I had resolved to keep quiet about death of Thatcher; ‘discussions’ have flared up at work from time to time during the last week and I have (unusually) refrained from comment. As I’m normally the first one to volunteer my political opinions at work my manager has eyed me suspiciously. I certainly hadn’t planned to write a blog.
The truth is I feel a bit of a fraud commenting on Thatcher – I was just seven years old when she stepped down so I didn’t live it the way that so many people did. And it seems to me that most people’s opinions of her leadership come from a deeply personal place. It’s very difficult to argue with someone whose beliefs are based on experience, particularly when my own are based on media reports and history books, so keeping quiet has seemed like the best option.
However, there is one issue where I feel do qualified to wade in and which has been getting me VERY frustrated since her passing; the debate in the media about ‘what Thatcher did for women’. I personally think before anyone answers this question we need to take a step back and say ‘should Thatcher have supported women?’ The media are obsessed with what Thatcher did for women because Thatcher was a women, but there is no way the media would devote hours of news coverage and miles of column inches debating what James Callaghan did to support women. This isn’t to say I don’t think that women in powerful positions shouldn’t support other women climbing the ladder, far from it. I just think we need to recognise the double standard – if powerful men felt more pressure to increase the representation of women in politics and business we might be living in a very different world.

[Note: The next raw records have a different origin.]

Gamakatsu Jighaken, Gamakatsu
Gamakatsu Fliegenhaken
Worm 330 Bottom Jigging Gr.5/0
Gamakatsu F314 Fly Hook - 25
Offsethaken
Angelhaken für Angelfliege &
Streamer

But it’s not just the double standard that narks me: I have also been disappointed at which pundits the media has called in to give their opinion; ITV News interviewed Kirstie Allsop and Janet Street Porter on the subject. I have to admit I have a guilty crush on Kirstie – I love watching her craft and property shows – but when did she become an expert on politics and feminism? I have no such fondness for Janet Street Porter who I had the misfortune of spending a day with on the campaign trail with Emily Thornberry MP. In her follow up article for The Independent she included a section entitled ‘Battle Dress’ detailing the outfits of Emily and the other candidates. It’s more than a little annoying that ITV chose to interview a woman who perpetuates the media focus on women’s appearance rather than their qualifications, when they could have asked the likes of Tory MP Liz Truss, or LSE feminist political theorist Anne Phillips, or businesswoman and equality champion Helena Morrissey, or any number of women with more relevant experience.
Many commentators have said that by simply being the first woman Prime Minister Thatcher helped other women, but the numbers don’t back this up. The only real increase in the number of Conservative women in Parliament took place in 2010 when the number more than doubled to an all-time height of 49. In the five elections since Thatcher stepped down the numbers have sat stubbornly in the mid-teens. Clearly having a women in power does not automatically create a more equal world for women.
While I sincerely wish that Thatcher had used her position to encourage other women to get involved in politics, I think we need to hold our all our political leaders to the same standard, and ask the same questions of all Prime Ministers regardless of their gender.